> _Your goal_: Omit every image, and transcribe the remaining entries exactly as given.

(Structured diff data)
*** Block opens ***

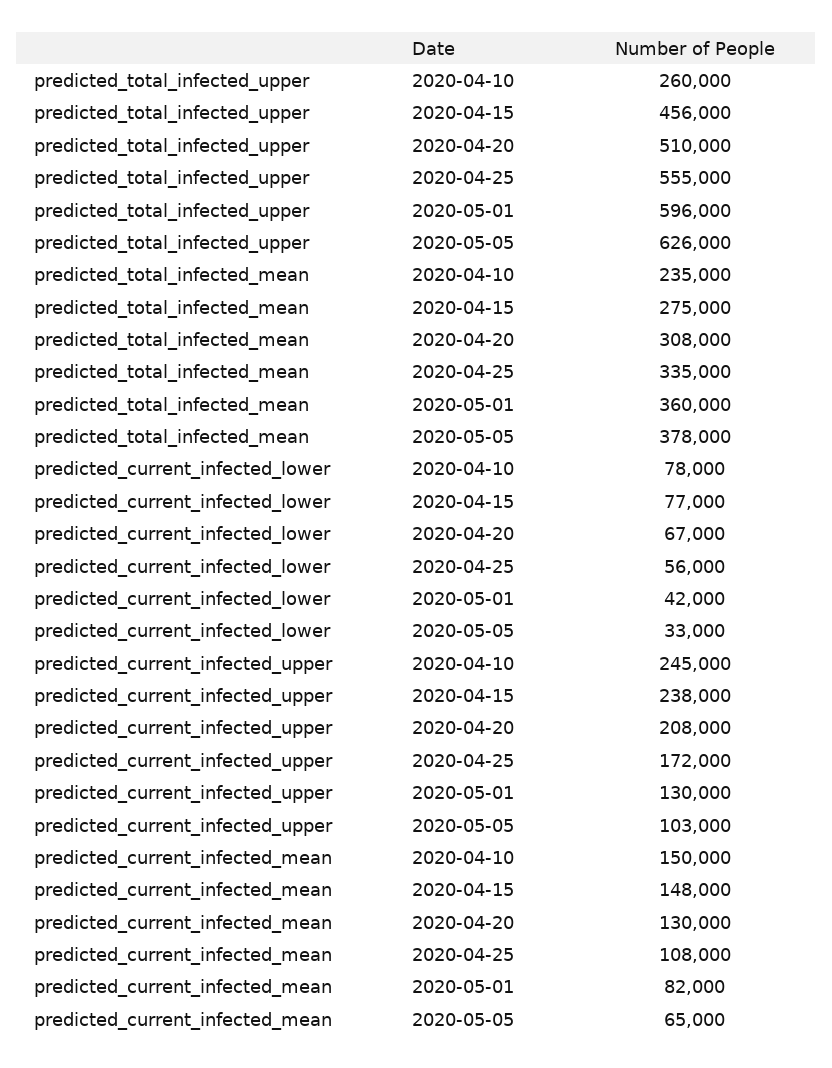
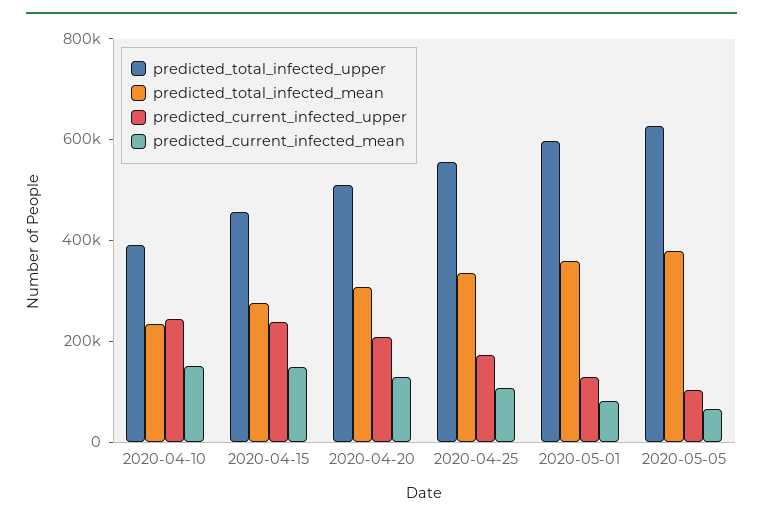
  {
    "predicted_total_infected_upper": {
-     "2020-04-10": 260000,
+     "2020-04-10": 400000,
      "2020-04-15": 456000,
      "2020-04-20": 510000,
      "2020-04-25": 555000,
      "2020-05-01": 596000,
      "2020-05-05": 626000
    },
    "predicted_total_infected_mean": {
      "2020-04-10": 235000,
      "2020-04-15": 275000,
      "2020-04-20": 308000,
      "2020-04-25": 335000,
      "2020-05-01": 360000,
      "2020-05-05": 378000
    },
-   "predicted_current_infected_lower": {
-     "2020-04-10": 78000,
-     "2020-04-15": 77000,
-     "2020-04-20": 67000,
-     "2020-04-25": 56000,
-     "2020-05-01": 42000,
-     "2020-05-05": 33000
-   },
    "predicted_current_infected_upper": {
      "2020-04-10": 245000,
      "2020-04-15": 238000,
      "2020-04-20": 208000,
      "2020-04-25": 172000,
      "2020-05-01": 130000,
      "2020-05-05": 103000
    },
    "predicted_current_infected_mean": {
      "2020-04-10": 150000,
      "2020-04-15": 148000,
      "2020-04-20": 130000,
      "2020-04-25": 108000,
      "2020-05-01": 82000,
      "2020-05-05": 65000
    }
  }

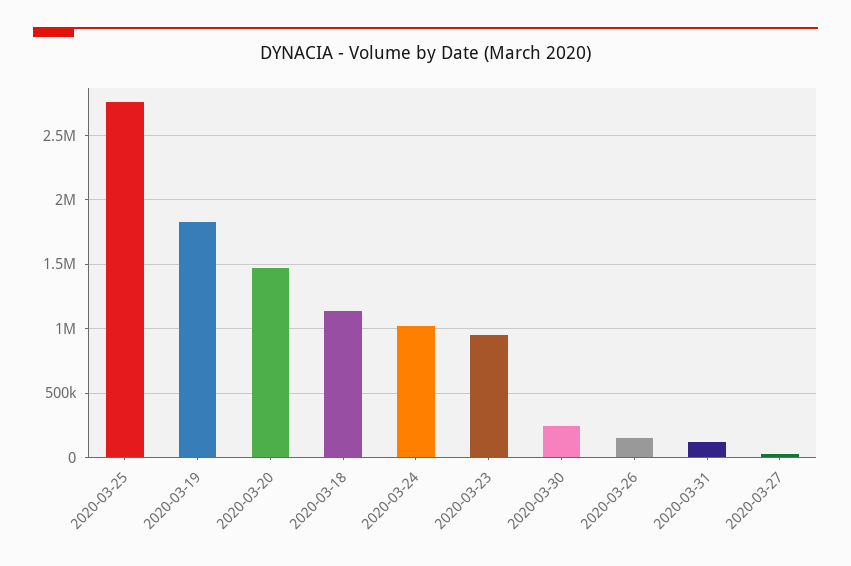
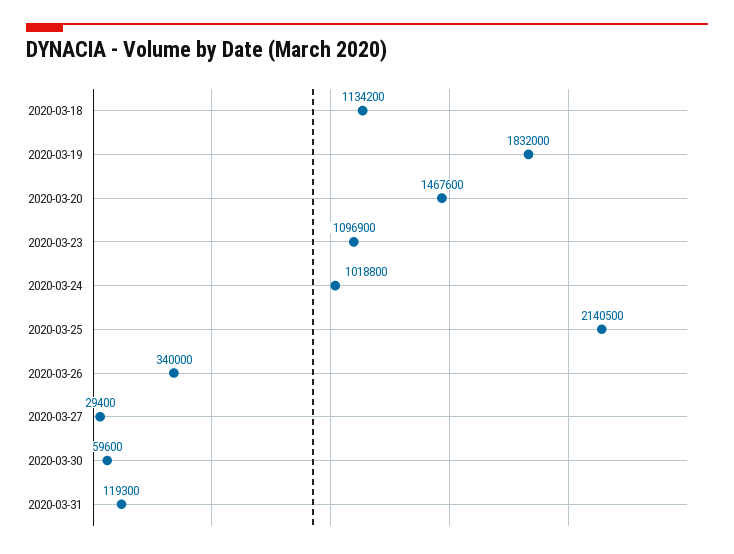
  {
-   "2020-03-25": 2750000,
+   "2020-03-25": 2140500,
    "2020-03-19": 1832000,
    "2020-03-20": 1467600,
    "2020-03-18": 1134200,
    "2020-03-24": 1018800,
-   "2020-03-23": 950000,
+   "2020-03-23": 1096900,
-   "2020-03-30": 250000,
+   "2020-03-30": 59600,
-   "2020-03-26": 150000,
+   "2020-03-26": 340000,
    "2020-03-31": 119300,
    "2020-03-27": 29400
  }

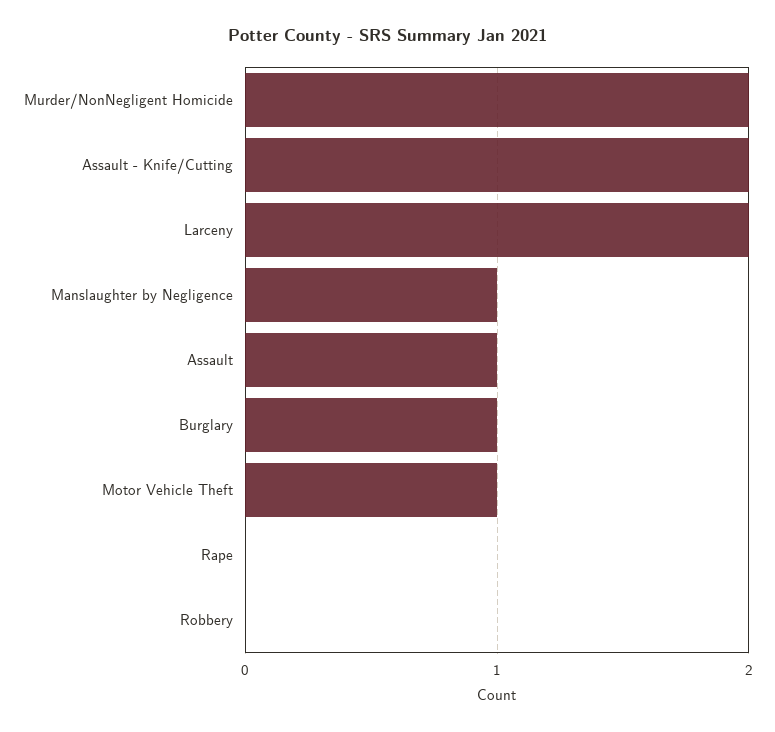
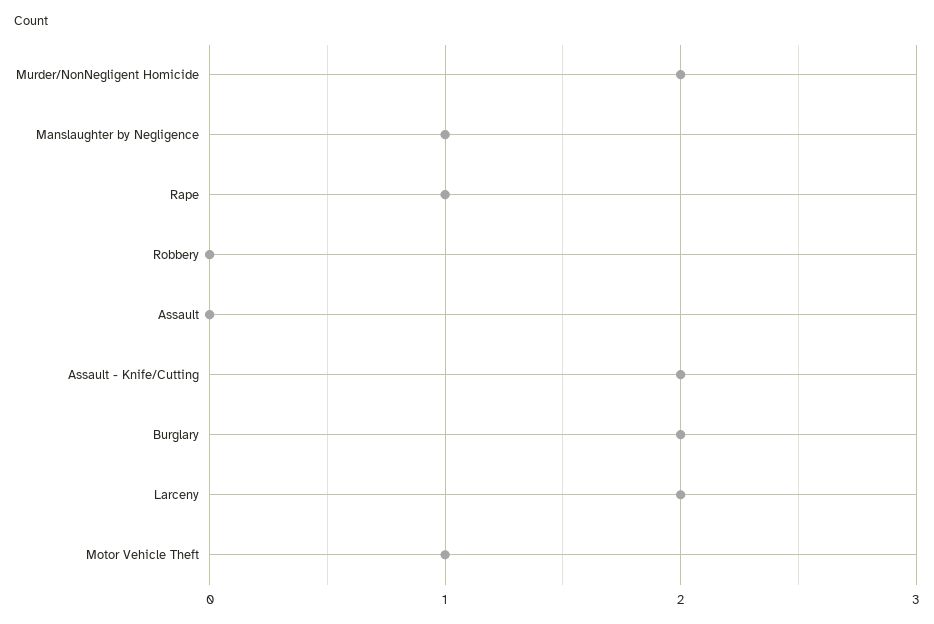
  {
    "Murder/NonNegligent Homicide": 2,
    "Assault - Knife/Cutting": 2,
    "Larceny": 2,
    "Manslaughter by Negligence": 1,
-   "Assault": 1,
+   "Assault": 0,
-   "Burglary": 1,
+   "Burglary": 2,
    "Motor Vehicle Theft": 1,
-   "Rape": 0,
+   "Rape": 1,
    "Robbery": 0
  }

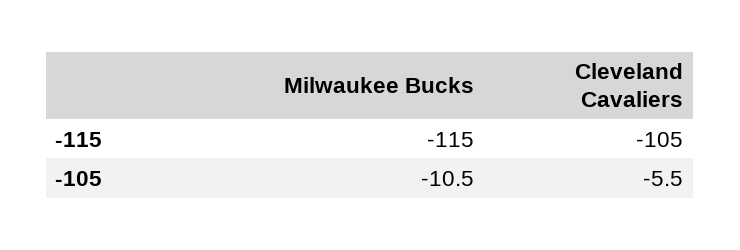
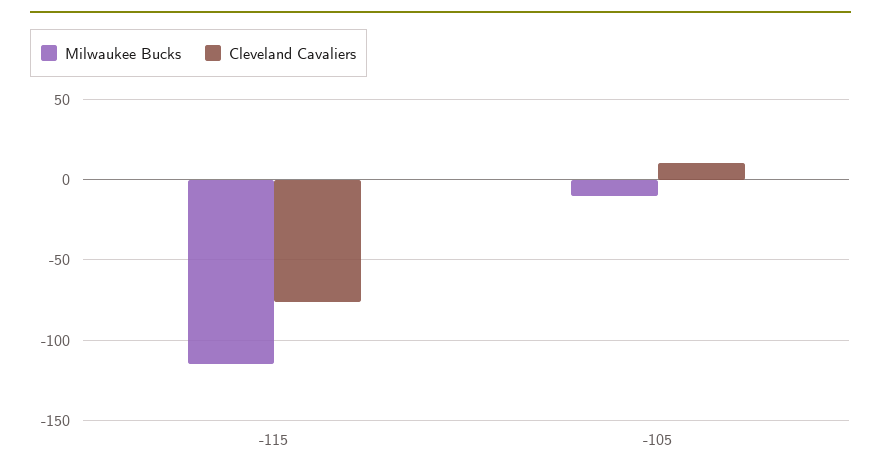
  {
    "Milwaukee Bucks": {
      "-115": -115,
      "-105": -10.5
    },
    "Cleveland Cavaliers": {
-     "-115": -105,
+     "-115": -75,
-     "-105": -5.5
+     "-105": 10
    }
  }

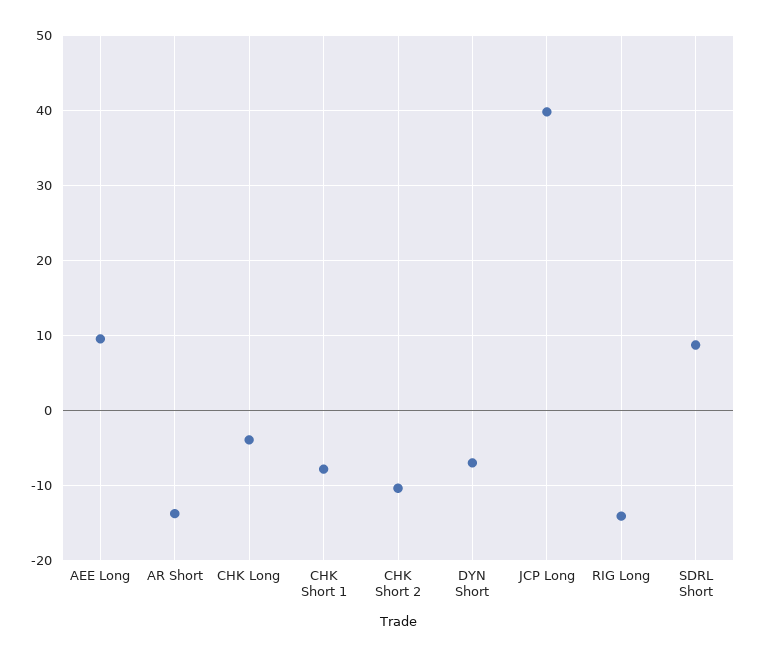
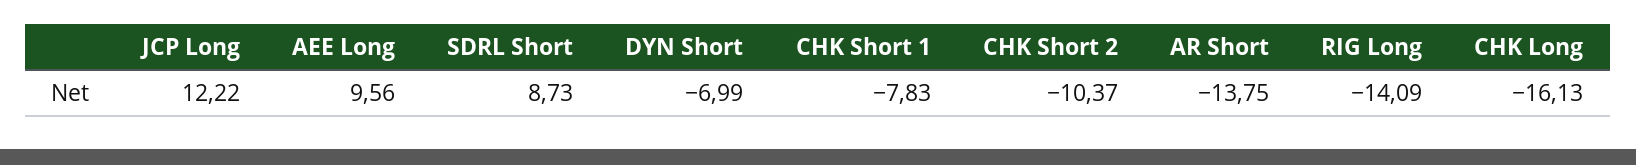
  {
    "AEE Long": 9.56,
    "AR Short": -13.75,
-   "CHK Long": -4,
+   "CHK Long": -16.13,
    "CHK Short 1": -7.83,
    "CHK Short 2": -10.37,
    "DYN Short": -6.99,
-   "JCP Long": 40,
+   "JCP Long": 12.22,
    "RIG Long": -14.09,
    "SDRL Short": 8.73
  }

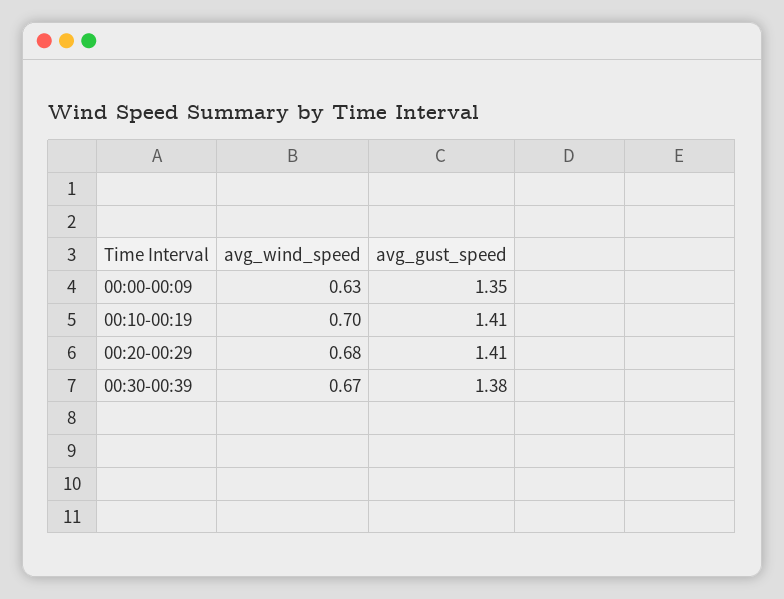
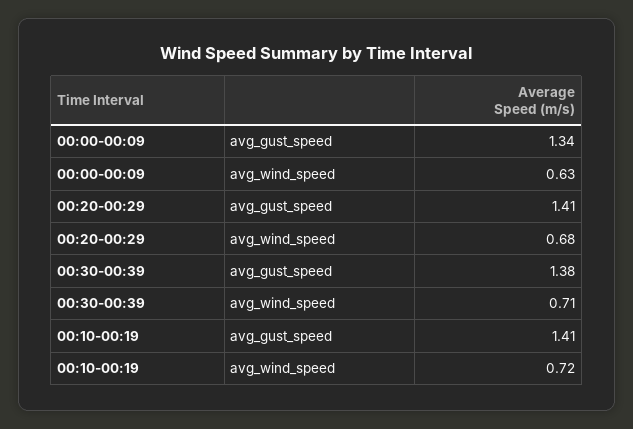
  {
    "avg_wind_speed": {
      "00:00-00:09": 0.63,
-     "00:10-00:19": 0.7,
+     "00:10-00:19": 0.72,
      "00:20-00:29": 0.68,
-     "00:30-00:39": 0.67
+     "00:30-00:39": 0.71
    },
    "avg_gust_speed": {
-     "00:00-00:09": 1.35,
+     "00:00-00:09": 1.34,
      "00:10-00:19": 1.41,
      "00:20-00:29": 1.41,
      "00:30-00:39": 1.38
    }
  }

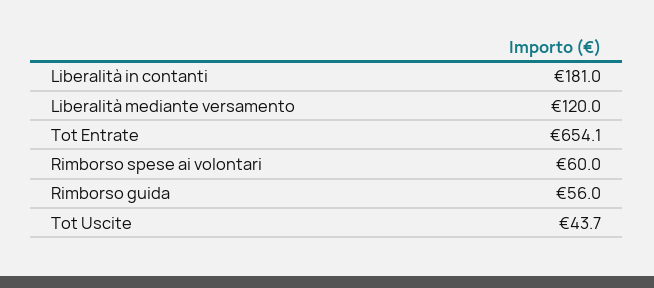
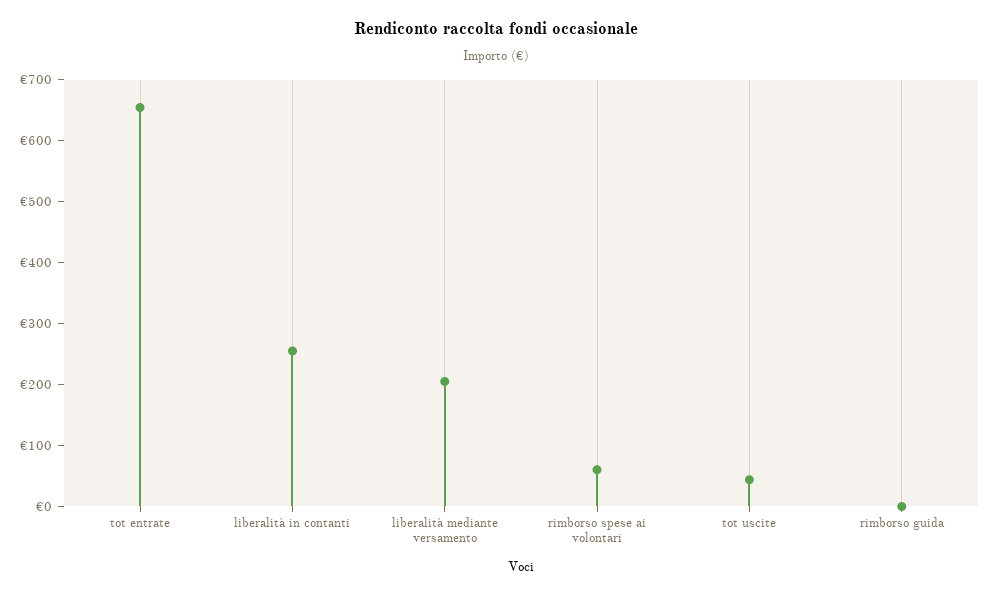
  {
-   "Liberalità in contanti": 181,
+   "Liberalità in contanti": 260,
-   "Liberalità mediante versamento": 120,
+   "Liberalità mediante versamento": 200,
    "Tot Entrate": 654.1,
    "Rimborso spese ai volontari": 60,
-   "Rimborso guida": 56,
+   "Rimborso guida": 0,
    "Tot Uscite": 43.7
  }

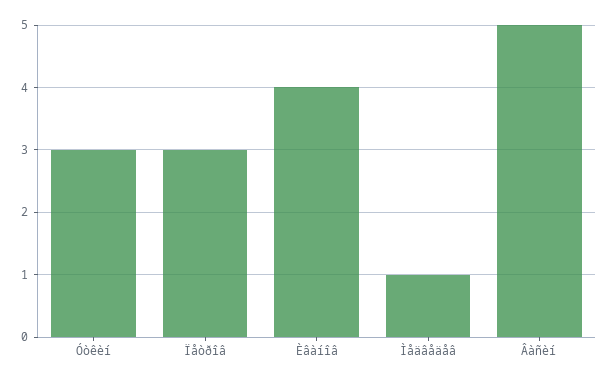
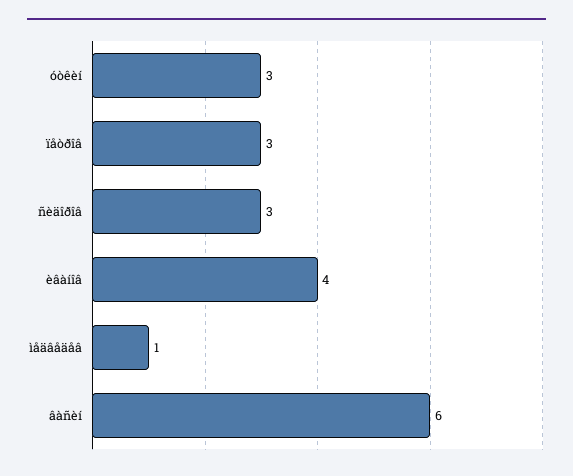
  {
    "Óòêèí": 3,
    "Ïåòðîâ": 3,
    "Èâàíîâ": 4,
    "Ìåäâåäåâ": 1,
-   "Âàñèí": 5
+   "Âàñèí": 6,
+   "ñèäîðîâ": 3
  }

*** Block closes ***

> _Exercise solution_:
  {
    "predicted_total_infected_upper": {
-     "2020-04-10": 260000,
+     "2020-04-10": 400000,
      "2020-04-15": 456000,
      "2020-04-20": 510000,
      "2020-04-25": 555000,
      "2020-05-01": 596000,
      "2020-05-05": 626000
    },
    "predicted_total_infected_mean": {
      "2020-04-10": 235000,
      "2020-04-15": 275000,
      "2020-04-20": 308000,
      "2020-04-25": 335000,
      "2020-05-01": 360000,
      "2020-05-05": 378000
    },
-   "predicted_current_infected_lower": {
-     "2020-04-10": 78000,
-     "2020-04-15": 77000,
-     "2020-04-20": 67000,
-     "2020-04-25": 56000,
-     "2020-05-01": 42000,
-     "2020-05-05": 33000
-   },
    "predicted_current_infected_upper": {
      "2020-04-10": 245000,
      "2020-04-15": 238000,
      "2020-04-20": 208000,
      "2020-04-25": 172000,
      "2020-05-01": 130000,
      "2020-05-05": 103000
    },
    "predicted_current_infected_mean": {
      "2020-04-10": 150000,
      "2020-04-15": 148000,
      "2020-04-20": 130000,
      "2020-04-25": 108000,
      "2020-05-01": 82000,
      "2020-05-05": 65000
    }
  }

  {
-   "2020-03-25": 2750000,
+   "2020-03-25": 2140500,
    "2020-03-19": 1832000,
    "2020-03-20": 1467600,
    "2020-03-18": 1134200,
    "2020-03-24": 1018800,
-   "2020-03-23": 950000,
+   "2020-03-23": 1096900,
-   "2020-03-30": 250000,
+   "2020-03-30": 59600,
-   "2020-03-26": 150000,
+   "2020-03-26": 340000,
    "2020-03-31": 119300,
    "2020-03-27": 29400
  }

  {
    "Murder/NonNegligent Homicide": 2,
    "Assault - Knife/Cutting": 2,
    "Larceny": 2,
    "Manslaughter by Negligence": 1,
-   "Assault": 1,
+   "Assault": 0,
-   "Burglary": 1,
+   "Burglary": 2,
    "Motor Vehicle Theft": 1,
-   "Rape": 0,
+   "Rape": 1,
    "Robbery": 0
  }

  {
    "Milwaukee Bucks": {
      "-115": -115,
      "-105": -10.5
    },
    "Cleveland Cavaliers": {
-     "-115": -105,
+     "-115": -75,
-     "-105": -5.5
+     "-105": 10
    }
  }

  {
    "AEE Long": 9.56,
    "AR Short": -13.75,
-   "CHK Long": -4,
+   "CHK Long": -16.13,
    "CHK Short 1": -7.83,
    "CHK Short 2": -10.37,
    "DYN Short": -6.99,
-   "JCP Long": 40,
+   "JCP Long": 12.22,
    "RIG Long": -14.09,
    "SDRL Short": 8.73
  }

  {
    "avg_wind_speed": {
      "00:00-00:09": 0.63,
-     "00:10-00:19": 0.7,
+     "00:10-00:19": 0.72,
      "00:20-00:29": 0.68,
-     "00:30-00:39": 0.67
+     "00:30-00:39": 0.71
    },
    "avg_gust_speed": {
-     "00:00-00:09": 1.35,
+     "00:00-00:09": 1.34,
      "00:10-00:19": 1.41,
      "00:20-00:29": 1.41,
      "00:30-00:39": 1.38
    }
  }

  {
-   "Liberalità in contanti": 181,
+   "Liberalità in contanti": 260,
-   "Liberalità mediante versamento": 120,
+   "Liberalità mediante versamento": 200,
    "Tot Entrate": 654.1,
    "Rimborso spese ai volontari": 60,
-   "Rimborso guida": 56,
+   "Rimborso guida": 0,
    "Tot Uscite": 43.7
  }

  {
    "Óòêèí": 3,
    "Ïåòðîâ": 3,
    "Èâàíîâ": 4,
    "Ìåäâåäåâ": 1,
-   "Âàñèí": 5
+   "Âàñèí": 6,
+   "ñèäîðîâ": 3
  }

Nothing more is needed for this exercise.